Charles R. Marmar of the San Francisco Veterans Affairs Medical Center confirmed that there is an unfortunate misconception that technology can blot out memories. He believes that drugs such as propranolol simply adjust memories so that they can become tolerable to people with PTSD. In clinical trials, propranolol made it easier for individuals to cope with the traumatic stress of an incident; patients had fewer physiological symptoms of PTSD when measured at a later date. Joseph E. LeDoux,, a memory researcher at New York University, said that the use of drugs like propranolol is not a radical surgery on memory: “all [scientists] like to do is help people have better control of the memories they want, or prevent intrusive memories from resurfacing coming into their minds when they don’t want them.”
Kolber, a professor of law at Brooklyn Law School and editor of the Neuroethics & Law blog, writes that “drugs are viewed as special, like magic potions that can be used for good or evil. In reality, though, our memories are constantly being erased and modified over time. . . For some reason, though, we are more accepting of memory modification when it happens without pharmaceutical intervention,” such as in talk therapy.

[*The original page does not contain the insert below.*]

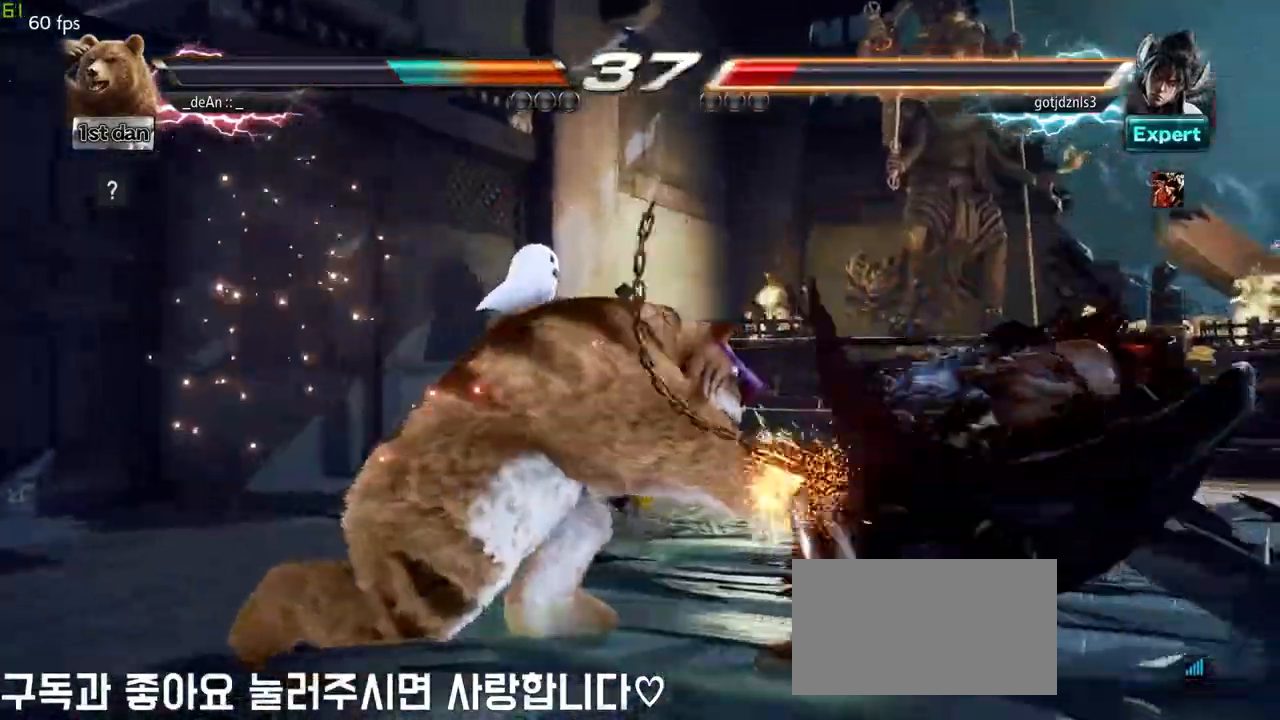
{"dt_ms": 500, "buttons": [], "left_stick": "center"}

Fake news is not a new phenomenon. There is false celebrity gossip, fabricated stories of political figures, and in this case, miscommunication about scientific research. At times it is not that the published information is apparently wrong, there can be subtle deceptions in the descriptions of the significance of scientific findings. It is up to readers to check the most suspect stories and subtleties in wording. The International Fact Checking Network (IFCN), a branch of the Florida-based journalism think tank Poynter, was recently enlisted for this purpose. This has allowed Facebook users to flag articles they believe to be deliberately false, and to use thirdparty fact checkers with the IFCN to confirm or deny claims. As a reader of news articles, take everything that you read with a grain of salt. Follow the linked sites in articles to confirm information from primary sources. We need to be critical of what we read and develop informed opinions about important issues that are being covered in popular media.

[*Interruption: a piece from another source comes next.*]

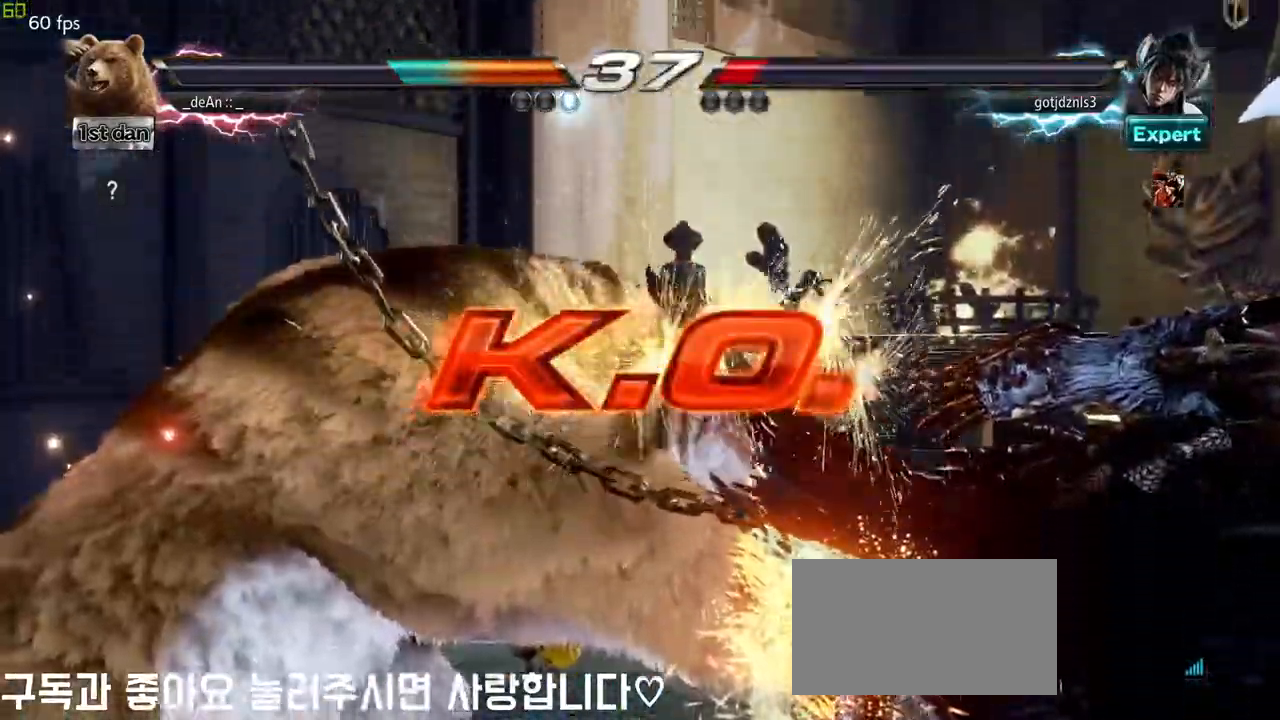
{"dt_ms": 500, "buttons": [], "left_stick": "center"}
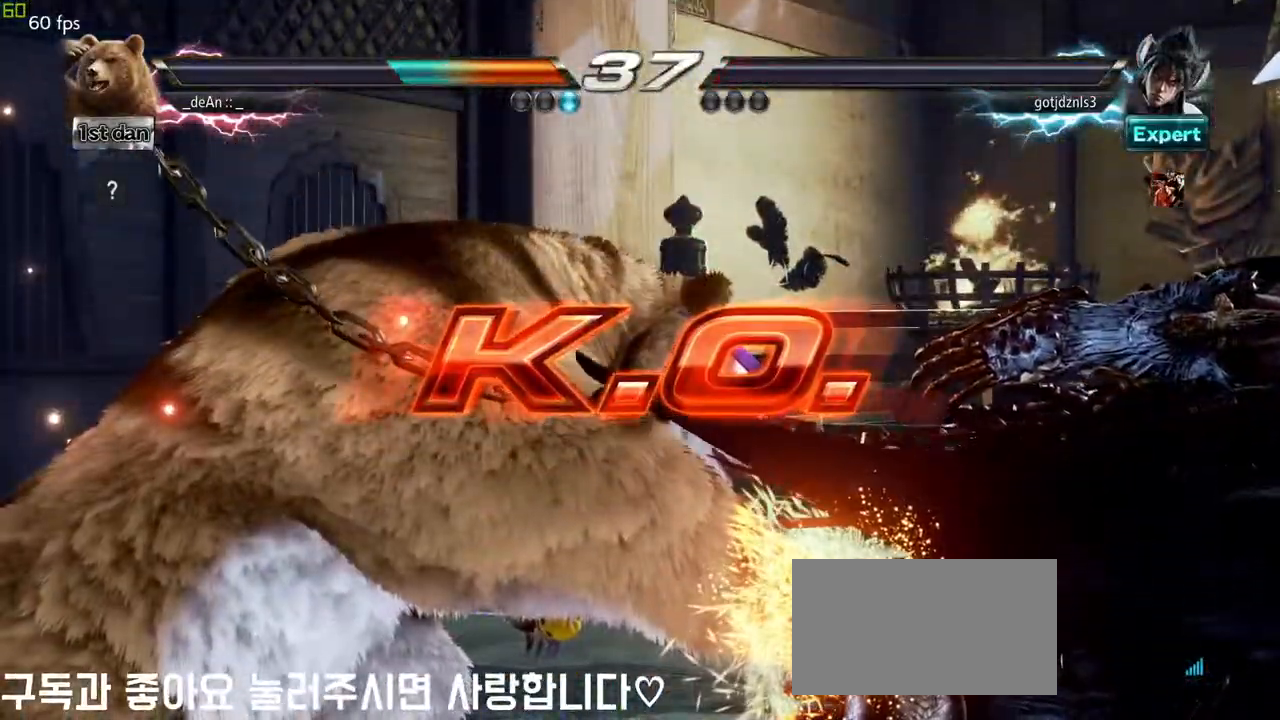
{"dt_ms": 1000, "buttons": [], "left_stick": "center"}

The media has wrongfully influenced public perception about the goals of neuroscientists, the biological mechanisms of propranolol, and its medical applications. For memory-altering drugs, there need to be more standardized clinical trials so that we have a better understanding of the effects, and their ability to treat severe cases of PTSD. Erroneous claims of intent and ability to use this medication to completely wipe memory of human patients should not be promoted.